Siempre llega, según parece, el momento en que sólo se puede oponer a la violencia otra violencia; importa poco, en tal caso, el triunfo o el fracaso, siempre es ella la vencedora. La violencia posee unos extraordinarios efectos miméticos, a veces directos y positivos, otras indirectos y negativos. Cuanto más se esfuerzan los hombres en dominarla, más alimentos le ofrecen; convierte en medio de acción los obstáculos que se cree oponerle; se parece a un incendio que devora cuanto se arroja sobre él con la intención de sofocarlo.
Acabamos de recurrir a la metáfora del fuego; hubiéramos podido recurrir a la tempestad, al diluvio, al terremoto. Al igual que la peste, no serían, para ser exactos, unas metáforas, exclusivamente unas metáforas. Eso no significa que nos apuntemos a la tesis que convierte lo sagrado en una simple transfiguración de los fenómenos naturales.
Lo sagrado es todo aquello que domina al hombre con tanta mayor facilidad en la medida en que el hombre se cree capaz de dominarlo. Es,
pues, entre otras cosas pero de manera secundaria, las tempestades, los
incendios forestales, las epidemias que diezman una población. Pero también es, y, fundamentalmente, aunque de manera más solapada, la vio‑
lencia de los propios hombres, la violencia planteada como externa al hombre y confundida, a partir de entonces, con todas las demás fuerzas que pesan sobre el hombre desde fuera. La violencia constituye el auténtico corazón y el alma secreta de lo sagrado.
Seguimos sin saber cómo consiguen los hombres situar su propia violencia fuera de ellos mismos. Una vez que lo han conseguido, sin embar‑
go, una vez que lo sagrado se ha convertido en esta sustancia misteriosa
que merodea en torno a ellos, que los inviste desde fuera sin llegar a ser realmente ellos mismos, que los atormenta y los brutaliza, un poco a la
manera de las epidemias o de las catástrofes naturales, se encuentran confrontados por un conjunto de fenómenos heterogéneos para nosotros pero cuyas analogías son realmente muy notables.
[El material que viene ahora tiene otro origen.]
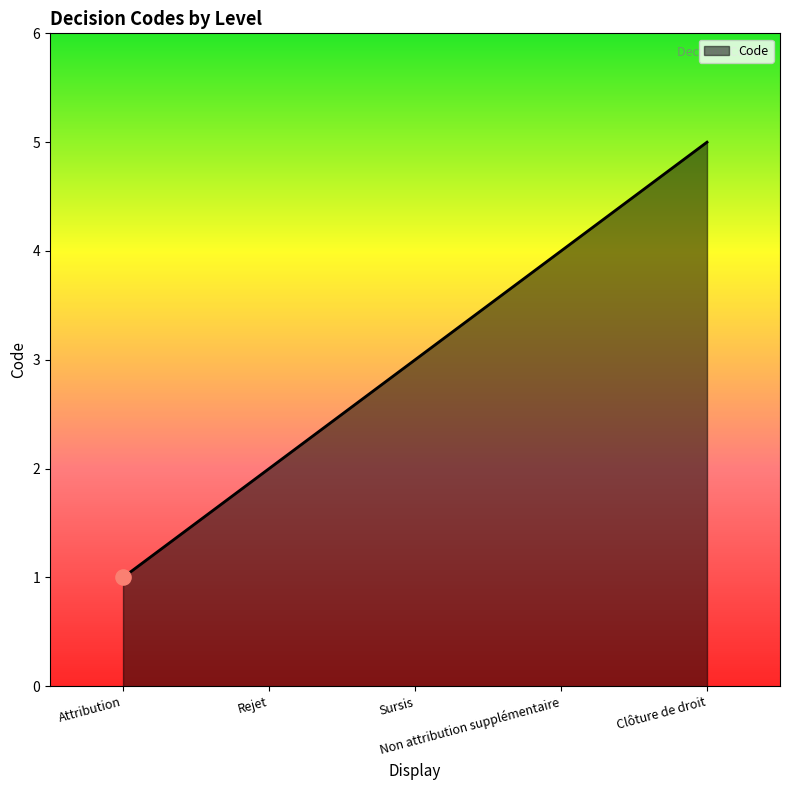

What is the change in value from Sursis to Non attribution supplémentaire?

+1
Si se quiere evitar la enfermedad, es conveniente evitar los contactos con los enfermos. Es igualmente conveniente evitar los contactos con la rabia homicida si uno no quiere entrar en una rabia homicida o hacerse
matar, lo que, a fin de cuentas, equivale a lo mismo, pues la primera consecuencia acaba siempre por provocar la segunda.
Existen, a nuestros ojos, dos tipos diferentes de «contagio». La ciencia moderna sólo se interesa por el primero y confirma su realidad de manera
deslumbrante. Es muy posible que el segundo tipo de contagio fuera, con mucho, más importante en las condiciones definidas anteriormente como primitivas, es decir, en la ausencia de cualquier sistema judicial.
Bajo el título de la impureza ritual, el pensamiento religioso engloba todo un conjunto de fenómenos, disparatados y absurdos en la perspectiva
científica moderna, pero cuya realidad y cuyas semejanzas aparecen por poco que se las distribuya en torno de la violencia esencial que ofrece la materia principal y el fundamento último de todo el sistema.